### Tasks for this exercise
• A. Answer these questions from the excerpt on homestead exemptions, one line per answer, marked the same way:
(i) Which case does the plaintiff rely upon?
(ii) Through which judge did the circuit court of appeals speak in First Nat. Bank v. Glass?
(iii) In the quoted passage, in which state did the appellees buy and take possession of their homestead?
• B. Update the excerpt on homestead exemptions by restating the part that begins at the words "Plaintiff relies upon" and stops after "those herein cited.", with "incumbrances" changed to "encumbrances".
• C. Write what comes next in the excerpt on homestead exemptions, picking up after its final sentence.

As the statute exempts the new homestead only to the extent of the value of the old in respect to debts incurred between the acquisition of the first and that of the second, improvements on the new homestead cannot be taken into account in determining the value of the old. Blue v. Heilprin Co., 105 Iowa 608, 614.

Plaintiff relies upon a sentence in Paine v. Means, 65 Iowa 547 :

"Nor are we informed as to how the value of the homestead right was affected by the incumbrances. It is impossible, therefore, to determine that the property in question represents the value of the homestead right in the farm * * *."

But nothing was adjudicated in that case contrary to the principles announced in those herein cited.

It is a necessary deduction from Rutledge v. Wright, 186 Iowa 777, supra, that payments on the purchase price made after the acquisition of the homestead exemption may not be deducted from the value of the homestead tract, though made after the debt to which it is sought to subject the homestead was incurred; and this doctrine is fully sustained by principle and authority. InFirst Nat. Bank v. Glass, 25 C.C.A. 151 (79 Fed. 706), the circuit court of appeals for this circuit, speaking through Judge Sanborn, said:

"An insolvent debtor may use with impunity any of his property that is free from the liens and the vested equitable interests of his creditors, to purchase a homestead for himself and his family in his own name. If he takes property that is not exempt from judicial sale, and applies it to this purpose, he merely avails himself of a plain provision of the Constitution or the statute, enacted for the benefit of himself and his family. He takes nothing from his creditors by this action in which they *Page 258 have any vested right. The Constitution or statute exempting the homestead from the judgments of creditors is in force when they extend the credit to him, and they do so in the face of the fact that he has this right. Nor can the use of property that is not exempt from execution to procure a homestead be held to be a fraud upon the creditors of an insolvent debtor, because that which the law expressly sanctions and permits cannot be a legal fraud. Jacoby v. Distilling Co., 41 Minn. 227, 43 N.W. 52; Kellyv. Sparks, 54 Fed. 70; Sproul v. Bank, 22 Kan. 338; Tucker v.Drake, 11 Allen 145; O'Donnell v. Segar, 25 Mich. 367; North v.Shearn, 15 Tex. 174; Cipperly v. Rhodes, 53 Ill. 346; Randall v.Buffington, 10 Cal. 491. When the appellees sold their farm in Nebraska, and bought and took possession of their homestead in Kansas, the bank had acquired no lien and no specific equitable interest in any of the property of its debtor. It was his simple contract creditor, and it had no vested right in either his property or his residence. He had the right to change his residence from one state to another, and to secure for himself a homestead in any state where he chose to live. If, therefore, he had taken the conveyance of his homestead in Kansas in his own name, it would have been exempt from the judgment of the appellant."

### Data records
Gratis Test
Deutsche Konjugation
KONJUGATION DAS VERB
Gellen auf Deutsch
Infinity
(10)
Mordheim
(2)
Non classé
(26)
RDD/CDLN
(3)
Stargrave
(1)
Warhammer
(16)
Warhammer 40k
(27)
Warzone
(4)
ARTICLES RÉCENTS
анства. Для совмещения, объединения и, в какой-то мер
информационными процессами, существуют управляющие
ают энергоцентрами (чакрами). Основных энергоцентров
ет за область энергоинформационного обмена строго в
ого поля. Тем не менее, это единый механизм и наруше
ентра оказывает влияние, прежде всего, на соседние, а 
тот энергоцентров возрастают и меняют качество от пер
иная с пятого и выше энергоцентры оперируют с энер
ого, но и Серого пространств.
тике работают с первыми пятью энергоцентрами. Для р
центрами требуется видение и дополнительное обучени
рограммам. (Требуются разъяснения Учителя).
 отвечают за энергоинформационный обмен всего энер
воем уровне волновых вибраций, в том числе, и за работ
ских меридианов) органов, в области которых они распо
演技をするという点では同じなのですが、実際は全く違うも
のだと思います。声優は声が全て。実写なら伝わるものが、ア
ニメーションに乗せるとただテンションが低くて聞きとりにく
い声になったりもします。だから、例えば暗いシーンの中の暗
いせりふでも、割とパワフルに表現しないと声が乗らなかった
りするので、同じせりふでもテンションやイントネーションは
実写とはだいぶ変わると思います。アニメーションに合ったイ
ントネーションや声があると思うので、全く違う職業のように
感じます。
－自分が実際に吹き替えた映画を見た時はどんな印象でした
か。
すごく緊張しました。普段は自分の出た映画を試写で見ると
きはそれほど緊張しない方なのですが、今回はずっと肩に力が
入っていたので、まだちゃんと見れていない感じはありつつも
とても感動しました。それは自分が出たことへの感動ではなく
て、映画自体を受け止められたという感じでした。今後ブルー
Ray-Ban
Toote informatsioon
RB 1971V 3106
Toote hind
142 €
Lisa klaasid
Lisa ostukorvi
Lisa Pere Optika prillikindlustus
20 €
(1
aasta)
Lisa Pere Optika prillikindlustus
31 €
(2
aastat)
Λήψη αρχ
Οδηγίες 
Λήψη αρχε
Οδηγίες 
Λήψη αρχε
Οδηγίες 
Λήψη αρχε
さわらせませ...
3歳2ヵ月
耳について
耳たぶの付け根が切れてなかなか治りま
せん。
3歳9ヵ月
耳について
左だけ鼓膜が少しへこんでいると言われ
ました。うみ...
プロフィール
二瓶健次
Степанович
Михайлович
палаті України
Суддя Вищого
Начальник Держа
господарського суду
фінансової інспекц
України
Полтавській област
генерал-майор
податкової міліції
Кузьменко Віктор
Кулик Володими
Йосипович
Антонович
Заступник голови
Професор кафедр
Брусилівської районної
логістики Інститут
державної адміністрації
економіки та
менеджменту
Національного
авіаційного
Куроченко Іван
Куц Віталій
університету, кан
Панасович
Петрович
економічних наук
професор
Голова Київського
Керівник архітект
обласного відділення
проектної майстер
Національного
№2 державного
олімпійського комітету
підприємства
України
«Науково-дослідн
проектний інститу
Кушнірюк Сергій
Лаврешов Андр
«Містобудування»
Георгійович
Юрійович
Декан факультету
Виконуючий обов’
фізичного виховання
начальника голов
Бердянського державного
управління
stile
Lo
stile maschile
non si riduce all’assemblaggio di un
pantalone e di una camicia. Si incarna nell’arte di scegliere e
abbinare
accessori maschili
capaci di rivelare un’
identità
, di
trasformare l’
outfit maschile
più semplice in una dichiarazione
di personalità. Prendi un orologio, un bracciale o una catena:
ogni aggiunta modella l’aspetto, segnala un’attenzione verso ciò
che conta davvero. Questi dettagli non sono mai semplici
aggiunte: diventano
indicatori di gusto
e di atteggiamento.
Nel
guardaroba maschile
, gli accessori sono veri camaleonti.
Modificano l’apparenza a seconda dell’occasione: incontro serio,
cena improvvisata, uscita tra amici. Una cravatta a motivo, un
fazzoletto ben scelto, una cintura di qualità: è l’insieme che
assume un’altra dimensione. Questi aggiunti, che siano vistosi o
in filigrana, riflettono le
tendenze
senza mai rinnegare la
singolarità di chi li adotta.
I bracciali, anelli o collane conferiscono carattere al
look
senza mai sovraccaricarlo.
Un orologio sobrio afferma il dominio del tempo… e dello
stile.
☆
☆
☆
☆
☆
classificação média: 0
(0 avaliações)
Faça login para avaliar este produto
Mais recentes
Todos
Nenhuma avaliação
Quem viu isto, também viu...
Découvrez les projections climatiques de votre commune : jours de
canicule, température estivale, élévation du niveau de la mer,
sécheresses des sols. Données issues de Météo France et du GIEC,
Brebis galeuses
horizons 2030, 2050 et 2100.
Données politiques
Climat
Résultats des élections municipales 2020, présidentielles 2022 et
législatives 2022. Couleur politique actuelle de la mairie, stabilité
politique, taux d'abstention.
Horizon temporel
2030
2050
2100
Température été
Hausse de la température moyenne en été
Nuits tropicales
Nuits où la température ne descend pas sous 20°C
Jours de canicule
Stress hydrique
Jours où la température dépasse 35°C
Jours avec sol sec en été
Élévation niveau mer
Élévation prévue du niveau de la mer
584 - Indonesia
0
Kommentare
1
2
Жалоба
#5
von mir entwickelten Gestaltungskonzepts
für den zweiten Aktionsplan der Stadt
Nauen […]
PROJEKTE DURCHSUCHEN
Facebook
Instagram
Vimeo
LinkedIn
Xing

### Results by task
• A.
(i) Paine v. Means, 65 Iowa 547.
(ii) Judge Sanborn.
(iii) Kansas.

• B.
Plaintiff relies upon a sentence in Paine v. Means, 65 Iowa 547 :

"Nor are we informed as to how the value of the homestead right was affected by the encumbrances. It is impossible, therefore, to determine that the property in question represents the value of the homestead right in the farm * * *."

But nothing was adjudicated in that case contrary to the principles announced in those herein cited.

• C.
In In re Wilson, 59 C.C.A. 100 (123 Fed. 20, 22), the circuit court of appeals for the ninth circuit said:

"But the decided weight of authority sustains the doctrine that, where a homestead exemption is allowed by state law, an insolvent debtor may, out of the proceeds of a failing business, either purchase a homestead, or pay off an existing incumbrance thereon, and hold the same against the claims of his creditors, whether proceedings to subject the same to his debts be instituted under the state laws or under the national bankruptcy act. The reason assigned for this rule is that all persons dealing with or giving credit to such a debtor must be presumed to do so with a knowledge of the homestead exemption law and in view of the right of the debtor to place his property in the form of such homestead, and thereby beyond the reach of their demands."

See, also, 27 Corpus Juris 447; Crosby v. Anderson, 49 Utah 167 (162 P. 75). Nor can the creditor defeat this right, or reduce *Page 259 in extent the homestead interest, by himself paying the incumbrance or the balance of the purchase price. Hansen v.Mauss, 40 Utah 361 (121 P. 605); Libbey v. Davis, 68 N.H. 355 (34 A. 744); 29 Corpus Juris 845.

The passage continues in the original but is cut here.